## Data to use:
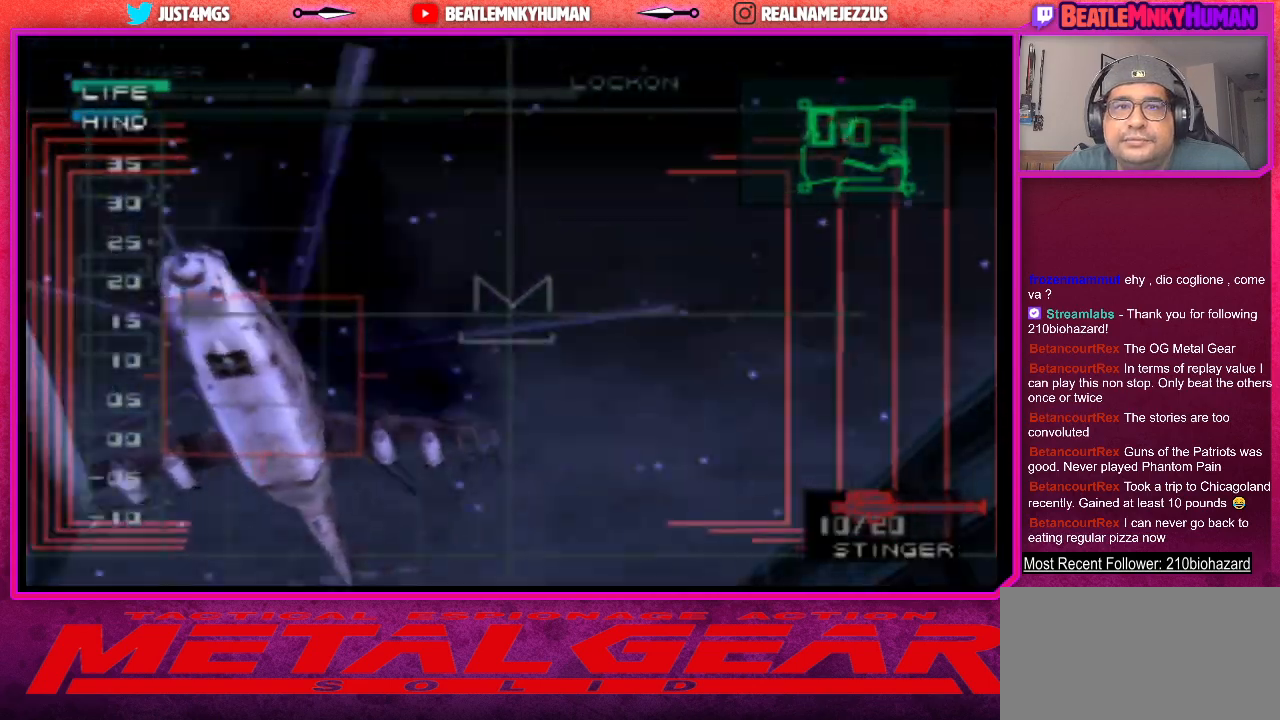
{"buttons": [], "left_stick": "center", "events": [[383, "CIRCLE", "down"], [500, "CIRCLE", "up"]]}
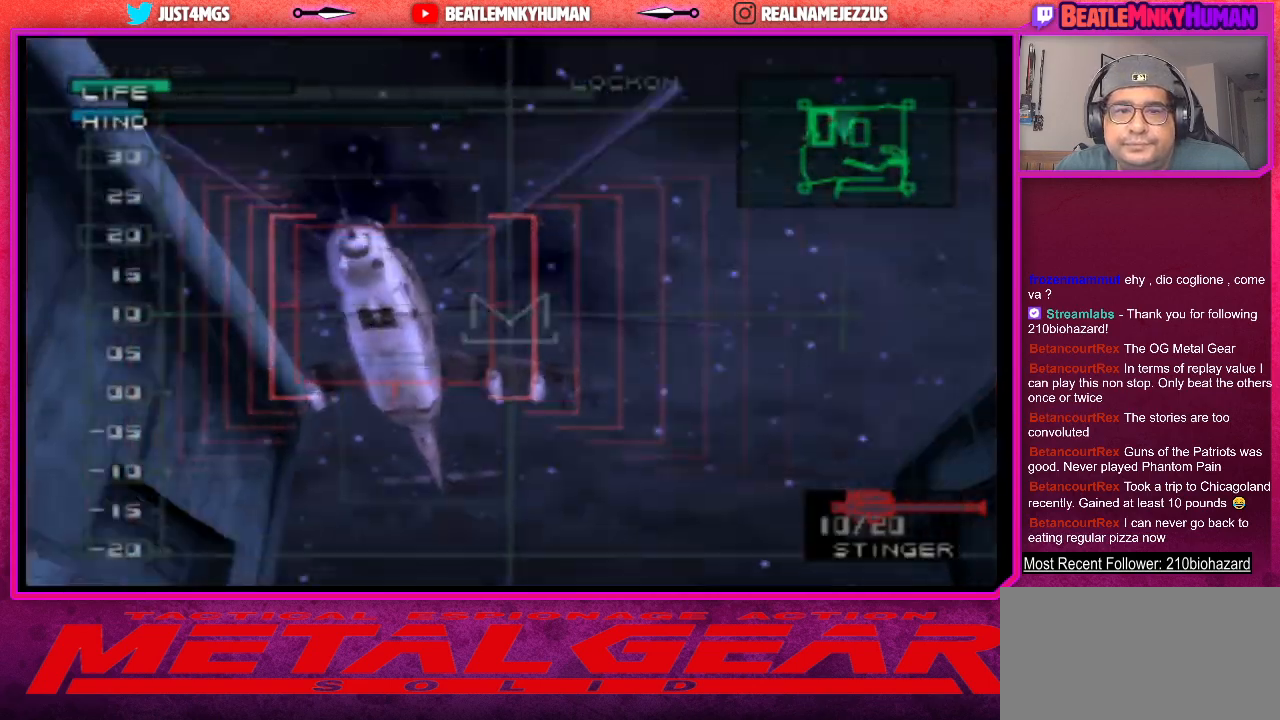
{"buttons": [], "left_stick": "center", "events": [[250, "R1", "down"], [367, "R1", "up"]]}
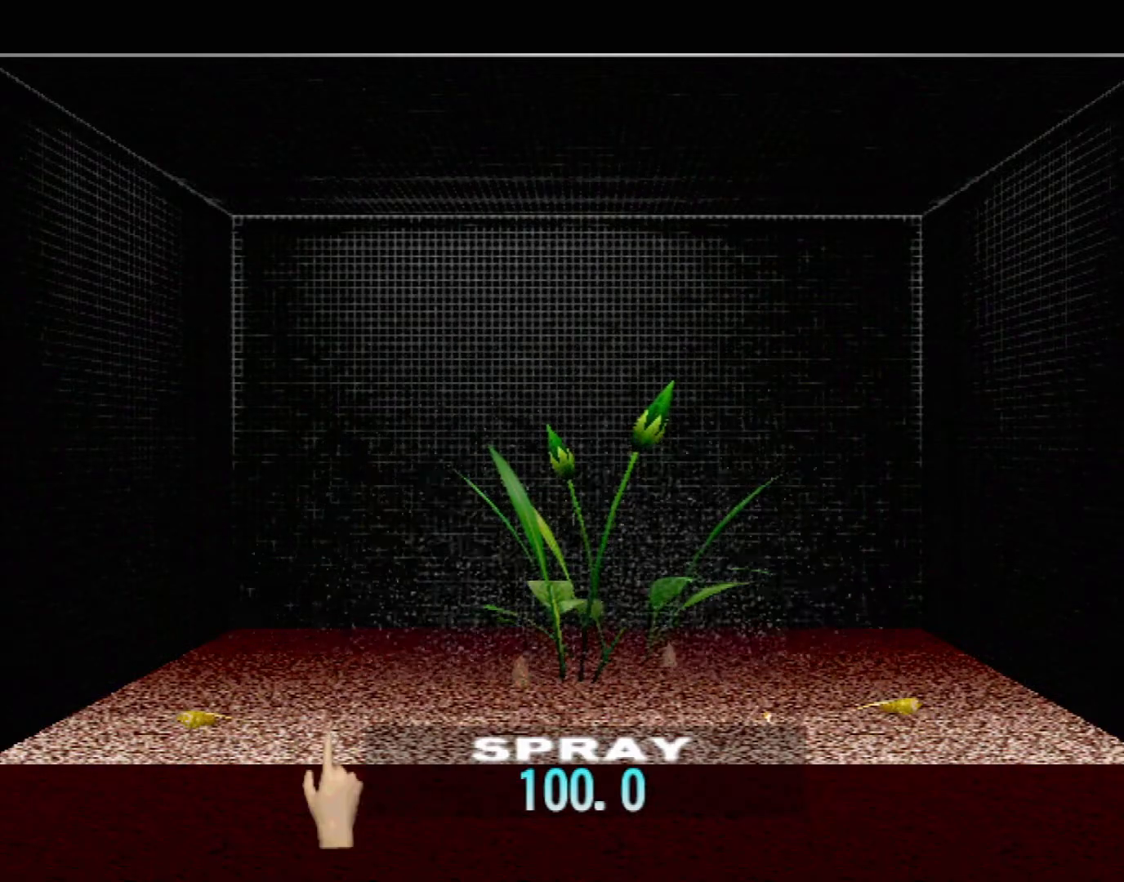
Gameplay with a controller (Xbox layout); each line is a JSON object with the inputs held at the frame after it. "events" lists button and stick changes between this image and that frame as [ms after this image, input, new state], when the widget could be followed in between. Not read: L2 L3 R2 R3 right_stick.
{"buttons": [], "left_stick": "center", "events": []}
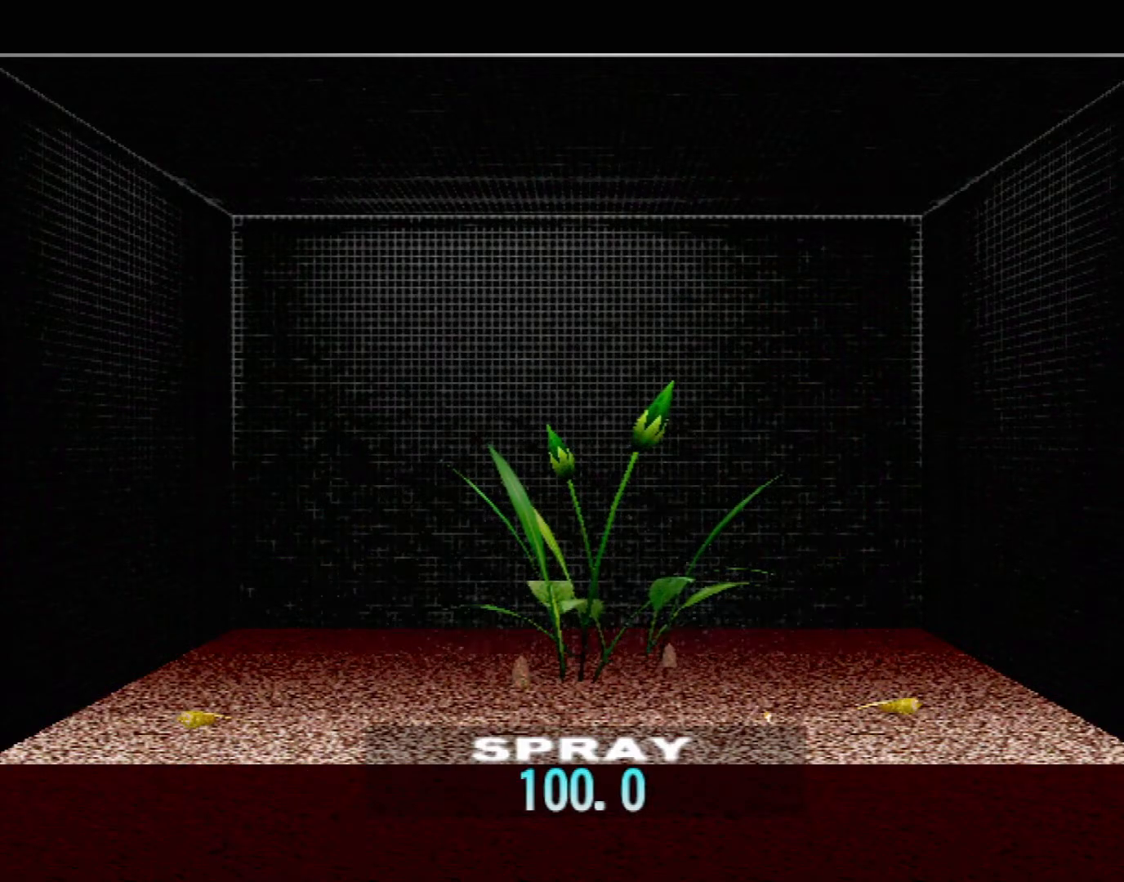
{"buttons": [], "left_stick": "center", "events": []}
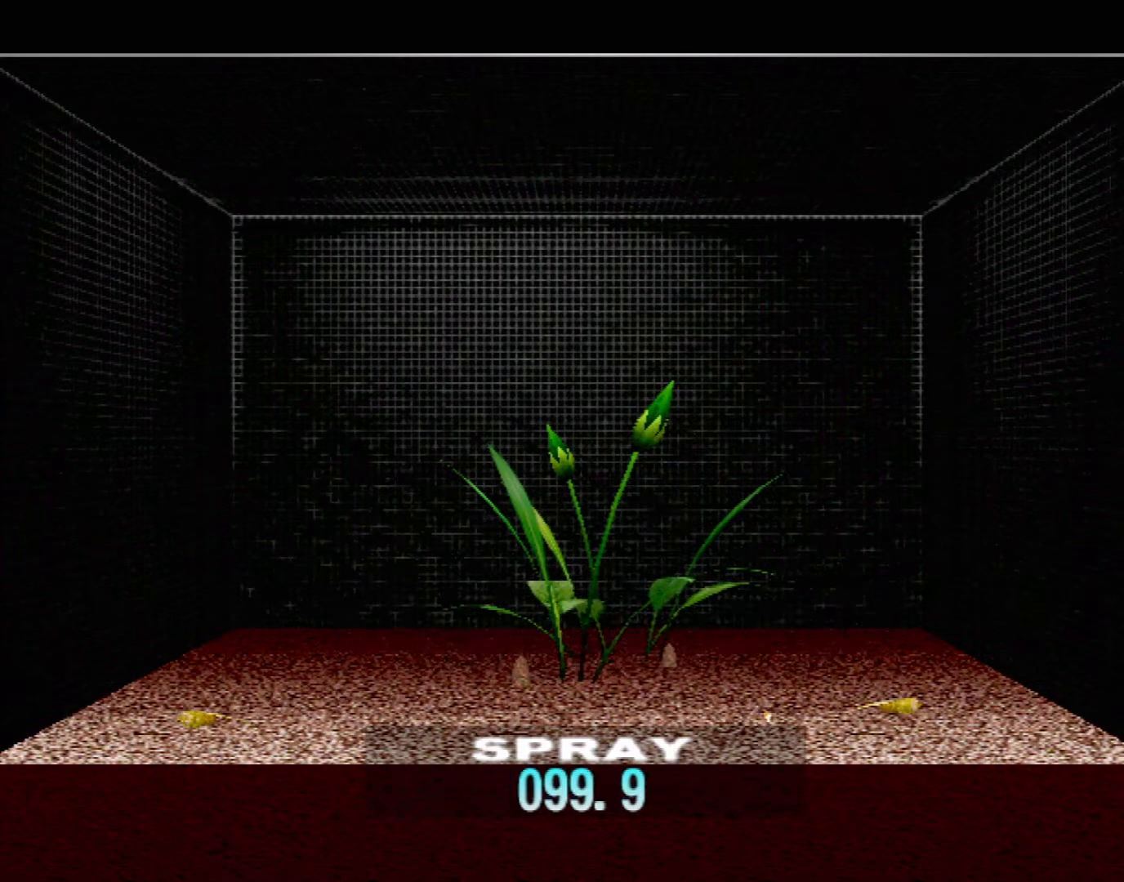
{"buttons": [], "left_stick": "center", "events": []}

## Try it:
An exact repeat of all the data is required, pictures excluded.

## Output for this exercise:
{"buttons": [], "left_stick": "center", "events": [[383, "CIRCLE", "down"], [500, "CIRCLE", "up"]]}
{"buttons": [], "left_stick": "center", "events": [[250, "R1", "down"], [367, "R1", "up"]]}
Gameplay with a controller (Xbox layout); each line is a JSON object with the inputs held at the frame after it. "events" lists button and stick changes between this image and that frame as [ms after this image, input, new state], when the widget could be followed in between. Not read: L2 L3 R2 R3 right_stick.
{"buttons": [], "left_stick": "center", "events": []}
{"buttons": [], "left_stick": "center", "events": []}
{"buttons": [], "left_stick": "center", "events": []}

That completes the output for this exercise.